“Sou natural de Indianápolis (EUA), tenho 61 anos, dois filhos e trabalho com exames admissionais para empresas. Minha atividade no ramo do teste de drogas se estendeu para o Brasil, de onde analiso amostras de cabelo para determinar se motoristas profissionais estão habilitados a dirigir.”
Conte algo que não sei.
Ao contrário dos EUA, cujo departamento de transportes ainda tem a urina como principal tipo de amostra em testes de drogas, o programa adotado pelo Brasil priorizou o cabelo nas avaliações, o que representa, na minha opinião, uma tomada de liderança global. Até porque os americanos se encarregam da maioria dos exames de outros países. O fio capilar é mais completo, na medida em que pode detectar o uso de drogas por, no mínimo, 90 dias.
E como o cabelo consegue guardar informações por tanto tempo?
Quando alguém consome uma droga, ela geralmente leva entre um e três dias para ser eliminada do organismo. No caso do fio de cabelo, a substância é incorporada ao bulbo capilar através da corrente sanguínea e não tem como sair de lá. Nesse caso, o exame pode detectar um consumo de drogas a longo prazo e traçar um histórico de uso. O mesmo raciocínio vale para o pelo.
O exame de cabelo poderia ter outras utilidades?

**TAREFA 1:** Diga se cada afirmação está de acordo com a entrevista sobre exames de cabelo, respondendo sim ou não e citando literalmente as palavras que decidem. (a) O programa adotado pelo Brasil priorizou o cabelo nas avaliações. (b) Nos EUA, o departamento de transportes usa o cabelo como principal tipo de amostra. (c) O fio capilar pode detectar o uso de drogas por, no mínimo, 90 dias.
**TAREFA 2:** Dê continuidade à entrevista sobre exames de cabelo a partir do ponto em que ela termina.
O material a seguir é independente da entrevista sobre exames de cabelo.

**MATERIAL FORNECIDO:**
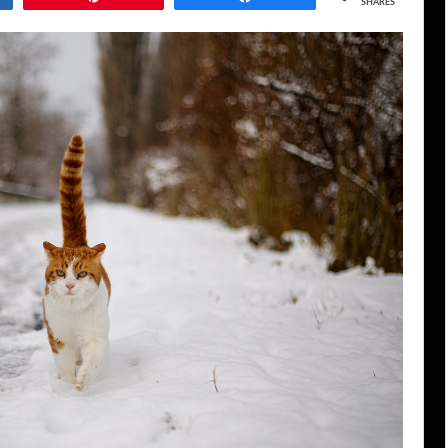
SHARES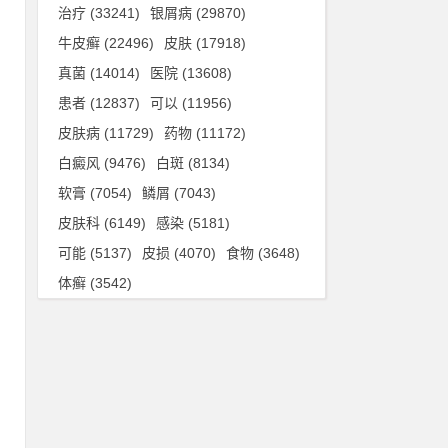
腺
治疗
(33241)
银屑病
(29870)
、
牛皮癣
(22496)
皮肤
(17918)
9
真菌
(14014)
医院
(13608)
患者
(12837)
可以
(11956)
皮肤病
(11729)
药物
(11172)
药
白癜风
(9476)
白斑
(8134)
需
软膏
(7054)
鳞屑
(7043)
皮肤科
(6149)
感染
(5181)
可能
(5137)
皮损
(4070)
食物
(3648)
嗽
体癣
(3542)
通
快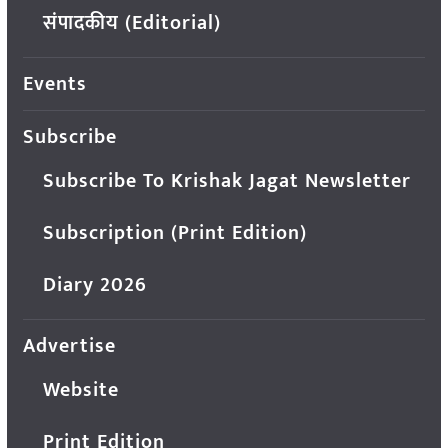
संपादकीय (Editorial)
Events
Subscribe
Subscribe To Krishak Jagat Newsletter
Subscription (Print Edition)
Diary 2026
Advertise
Website
Print Edition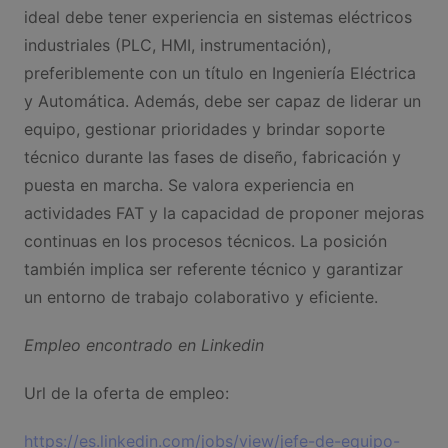
ideal debe tener experiencia en sistemas eléctricos
industriales (PLC, HMI, instrumentación),
preferiblemente con un título en Ingeniería Eléctrica
y Automática. Además, debe ser capaz de liderar un
equipo, gestionar prioridades y brindar soporte
técnico durante las fases de diseño, fabricación y
puesta en marcha. Se valora experiencia en
actividades FAT y la capacidad de proponer mejoras
continuas en los procesos técnicos. La posición
también implica ser referente técnico y garantizar
un entorno de trabajo colaborativo y eficiente.
Empleo encontrado en Linkedin
Url de la oferta de empleo:
https://es.linkedin.com/jobs/view/jefe-de-equipo-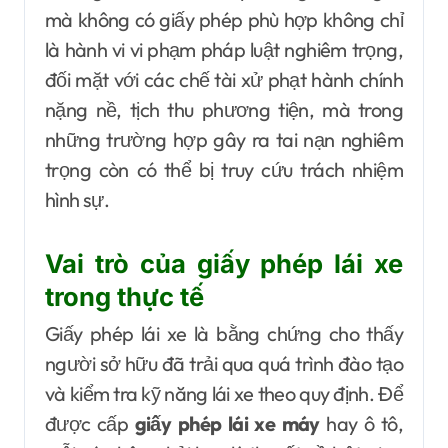
mà không có giấy phép phù hợp không chỉ
là hành vi vi phạm pháp luật nghiêm trọng,
đối mặt với các chế tài xử phạt hành chính
nặng nề, tịch thu phương tiện, mà trong
những trường hợp gây ra tai nạn nghiêm
trọng còn có thể bị truy cứu trách nhiệm
hình sự.
Vai trò của giấy phép lái xe
trong thực tế
Giấy phép lái xe là bằng chứng cho thấy
người sở hữu đã trải qua quá trình đào tạo
và kiểm tra kỹ năng lái xe theo quy định. Để
được cấp
giấy phép lái xe máy
hay ô tô,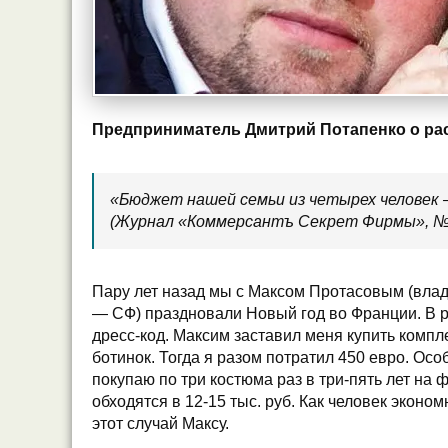
Предприниматель Дмитрий Потапенко о ра
«Бюджет нашей семьи из четырех человек – 
(Журнал «Коммерсантъ Секрет Фирмы», №7 
Пару лет назад мы с Максом Протасовым (вла
— СФ) праздновали Новый год во Франции. В 
дресс-код. Максим заставил меня купить компл
ботинок. Тогда я разом потратил 450 евро. Осо
покупаю по три костюма раз в три-пять лет на
обходятся в 12-15 тыс. руб. Как человек эконо
этот случай Максу.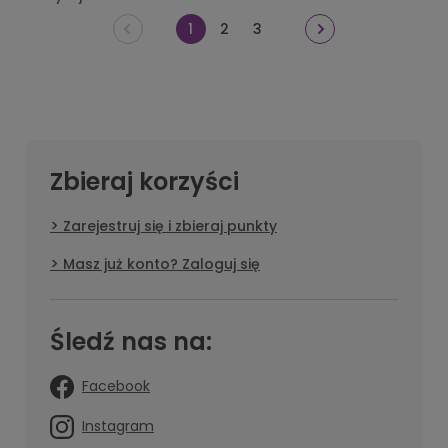
odpowiednią
chustę do noszenia dziecka
, jakie są jej
rodzaje i jak bezpiecznie korzystać z tego rozwiązania.
1
2
3
Zbieraj korzyści
Zarejestruj się i zbieraj punkty
Masz już konto? Zaloguj się
Śledź nas na:
Facebook
Instagram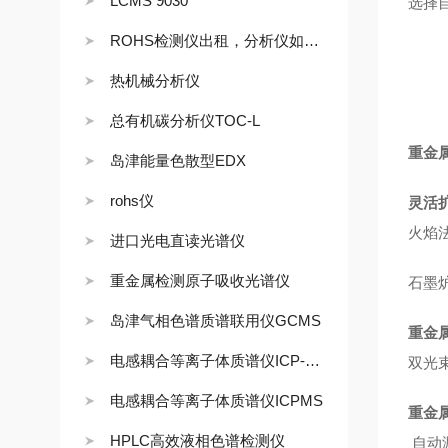
LCMS 9030
选择
ROHS检测仪出租，分析仪如何租赁
热机械分析仪
总有机碳分析仪TOC-L
重金
岛津能量色散型EDX
rohs仪
灵活
火焰
进口光电直读光谱仪
重金属检测原子吸收光谱仪
石墨
岛津气相色谱质谱联用仪GCMS
重金
电感耦合等离子体质谱仪ICP-MS
双光
电感耦合等离子体质谱仪ICPMS
重金
HPLC高效液相色谱检测仪
自动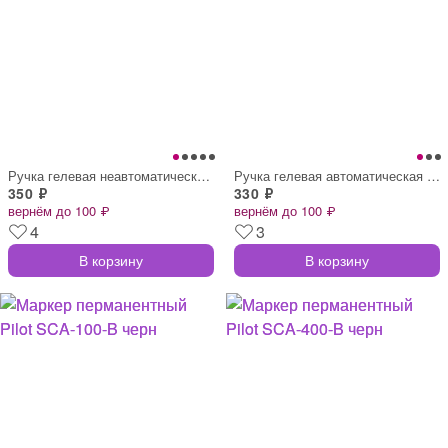
Ручка гелевая неавтоматическая Pilot P-5
Ручка гелевая автоматическая Pilot BL-G2
350 ₽
330 ₽
вернём до 100 ₽
вернём до 100 ₽
4
3
В корзину
В корзину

**RESPOSTA 1:**
(a) Sim: "o programa adotado pelo Brasil priorizou o cabelo nas avaliações".
(b) Não: "cujo departamento de transportes ainda tem a urina como principal tipo de amostra em testes de drogas".
(c) Sim: "pode detectar o uso de drogas por, no mínimo, 90 dias".

**RESPOSTA 2:**
Certamente. O teste de drogas em geral pode ir além da aplicação no transporte. Alguns empregadores nos EUA utilizam exames toxicológicos para promover um ambiente de trabalho livre de drogas, onde os funcionários estejam seguros e não percam produtividade. Há estudos por lá que mostram que empresas abertas à política de testes sofrem menos com acidentes de trabalho.
Por que o Brasil vai passar a ter um laboratório próprio para examinar cabelo?
Desde março de 2016, todos os motoristas de caminhões, ônibus e vans do Brasil são obrigados a fazer o teste do cabelo se quiserem tirar ou renovar a carteira de habilitação. Com isso, milhares de amostras hoje são levadas para os EUA. É uma logística complexa, que prolonga o ciclo do teste e tem um custo adicional. Um laboratório no Brasil diminuiria os gastos e possibilitaria um serviço mais ágil.
Falando em caminhões, é senso comum no Brasil que os motoristas desses veículos costumam usar drogas para se manterem vigilantes ao volante durante a noite. O resultado dos testes corrobora com essa afirmação?
Eu não tenho como dizer que isso é verdade, mas, entre as categorias de motoristas que participam do teste, os resultados mostraram que o principal positivo para drogas no Brasil, em cerca de 70% das amostras, se deve à cocaína. Esse número sugere que talvez o consumo não esteja ligado necessariamente à recreação, mas também ao uso ocupacional. Os caminhoneiros preferiam anfetaminas, mas trocaram de substância porque a cocaína é mais barata e acessível. No entanto, ambas levam o usuário a se drogar mais, porque a dependência causa a impressão de que a quantidade empregada não tem o mesmo efeito de antes.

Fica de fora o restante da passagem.